## Records from a data collection
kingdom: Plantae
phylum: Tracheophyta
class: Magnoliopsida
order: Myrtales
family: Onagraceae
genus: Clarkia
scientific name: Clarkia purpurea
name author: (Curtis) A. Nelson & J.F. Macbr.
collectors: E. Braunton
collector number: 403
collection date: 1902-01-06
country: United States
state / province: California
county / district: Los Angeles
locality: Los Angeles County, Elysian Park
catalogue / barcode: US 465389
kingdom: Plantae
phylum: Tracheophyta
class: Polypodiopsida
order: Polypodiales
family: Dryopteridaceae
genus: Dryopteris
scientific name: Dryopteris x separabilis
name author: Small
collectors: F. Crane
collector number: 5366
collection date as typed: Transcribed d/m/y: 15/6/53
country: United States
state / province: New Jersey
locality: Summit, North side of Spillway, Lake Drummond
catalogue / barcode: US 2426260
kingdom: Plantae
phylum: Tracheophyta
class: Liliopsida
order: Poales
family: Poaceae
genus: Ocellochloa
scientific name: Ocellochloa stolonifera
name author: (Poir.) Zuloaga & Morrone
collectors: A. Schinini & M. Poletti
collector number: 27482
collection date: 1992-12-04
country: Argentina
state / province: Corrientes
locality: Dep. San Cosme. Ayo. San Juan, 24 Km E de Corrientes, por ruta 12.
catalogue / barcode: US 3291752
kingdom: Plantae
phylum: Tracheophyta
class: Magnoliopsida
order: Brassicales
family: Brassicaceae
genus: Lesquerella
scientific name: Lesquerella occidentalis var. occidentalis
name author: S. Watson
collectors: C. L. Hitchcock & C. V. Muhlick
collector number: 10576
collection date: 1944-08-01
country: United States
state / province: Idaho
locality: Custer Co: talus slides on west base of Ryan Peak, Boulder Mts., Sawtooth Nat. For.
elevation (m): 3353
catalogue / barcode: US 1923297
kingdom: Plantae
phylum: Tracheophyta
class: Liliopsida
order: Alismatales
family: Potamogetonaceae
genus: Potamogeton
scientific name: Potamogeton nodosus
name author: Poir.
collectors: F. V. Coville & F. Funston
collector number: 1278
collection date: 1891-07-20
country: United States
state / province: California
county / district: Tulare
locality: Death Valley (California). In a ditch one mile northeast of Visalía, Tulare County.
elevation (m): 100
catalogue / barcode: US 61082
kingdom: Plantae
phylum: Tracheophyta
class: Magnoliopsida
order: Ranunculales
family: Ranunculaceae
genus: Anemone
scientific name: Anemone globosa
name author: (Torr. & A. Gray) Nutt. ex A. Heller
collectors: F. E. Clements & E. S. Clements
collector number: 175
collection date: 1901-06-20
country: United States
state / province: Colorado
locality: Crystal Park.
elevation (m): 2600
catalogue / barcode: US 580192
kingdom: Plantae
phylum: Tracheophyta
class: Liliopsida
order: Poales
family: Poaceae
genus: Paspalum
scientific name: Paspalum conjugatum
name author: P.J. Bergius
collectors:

## Description of the task
Rewrite the lines of all the items above as a single numbered list, leaving out any blank lines.

## Task output
1. kingdom: Plantae
2. phylum: Tracheophyta
3. class: Magnoliopsida
4. order: Myrtales
5. family: Onagraceae
6. genus: Clarkia
7. scientific name: Clarkia purpurea
8. name author: (Curtis) A. Nelson & J.F. Macbr.
9. collectors: E. Braunton
10. collector number: 403
11. collection date: 1902-01-06
12. country: United States
13. state / province: California
14. county / district: Los Angeles
15. locality: Los Angeles County, Elysian Park
16. catalogue / barcode: US 465389
17. kingdom: Plantae
18. phylum: Tracheophyta
19. class: Polypodiopsida
20. order: Polypodiales
21. family: Dryopteridaceae
22. genus: Dryopteris
23. scientific name: Dryopteris x separabilis
24. name author: Small
25. collectors: F. Crane
26. collector number: 5366
27. collection date as typed: Transcribed d/m/y: 15/6/53
28. country: United States
29. state / province: New Jersey
30. locality: Summit, North side of Spillway, Lake Drummond
31. catalogue / barcode: US 2426260
32. kingdom: Plantae
33. phylum: Tracheophyta
34. class: Liliopsida
35. order: Poales
36. family: Poaceae
37. genus: Ocellochloa
38. scientific name: Ocellochloa stolonifera
39. name author: (Poir.) Zuloaga & Morrone
40. collectors: A. Schinini & M. Poletti
41. collector number: 27482
42. collection date: 1992-12-04
43. country: Argentina
44. state / province: Corrientes
45. locality: Dep. San Cosme. Ayo. San Juan, 24 Km E de Corrientes, por ruta 12.
46. catalogue / barcode: US 3291752
47. kingdom: Plantae
48. phylum: Tracheophyta
49. class: Magnoliopsida
50. order: Brassicales
51. family: Brassicaceae
52. genus: Lesquerella
53. scientific name: Lesquerella occidentalis var. occidentalis
54. name author: S. Watson
55. collectors: C. L. Hitchcock & C. V. Muhlick
56. collector number: 10576
57. collection date: 1944-08-01
58. country: United States
59. state / province: Idaho
60. locality: Custer Co: talus slides on west base of Ryan Peak, Boulder Mts., Sawtooth Nat. For.
61. elevation (m): 3353
62. catalogue / barcode: US 1923297
63. kingdom: Plantae
64. phylum: Tracheophyta
65. class: Liliopsida
66. order: Alismatales
67. family: Potamogetonaceae
68. genus: Potamogeton
69. scientific name: Potamogeton nodosus
70. name author: Poir.
71. collectors: F. V. Coville & F. Funston
72. collector number: 1278
73. collection date: 1891-07-20
74. country: United States
75. state / province: California
76. county / district: Tulare
77. locality: Death Valley (California). In a ditch one mile northeast of Visalía, Tulare County.
78. elevation (m): 100
79. catalogue / barcode: US 61082
80. kingdom: Plantae
81. phylum: Tracheophyta
82. class: Magnoliopsida
83. order: Ranunculales
84. family: Ranunculaceae
85. genus: Anemone
86. scientific name: Anemone globosa
87. name author: (Torr. & A. Gray) Nutt. ex A. Heller
88. collectors: F. E. Clements & E. S. Clements
89. collector number: 175
90. collection date: 1901-06-20
91. country: United States
92. state / province: Colorado
93. locality: Crystal Park.
94. elevation (m): 2600
95. catalogue / barcode: US 580192
96. kingdom: Plantae
97. phylum: Tracheophyta
98. class: Liliopsida
99. order: Poales
100. family: Poaceae
101. genus: Paspalum
102. scientific name: Paspalum conjugatum
103. name author: P.J. Bergius
104. collectors:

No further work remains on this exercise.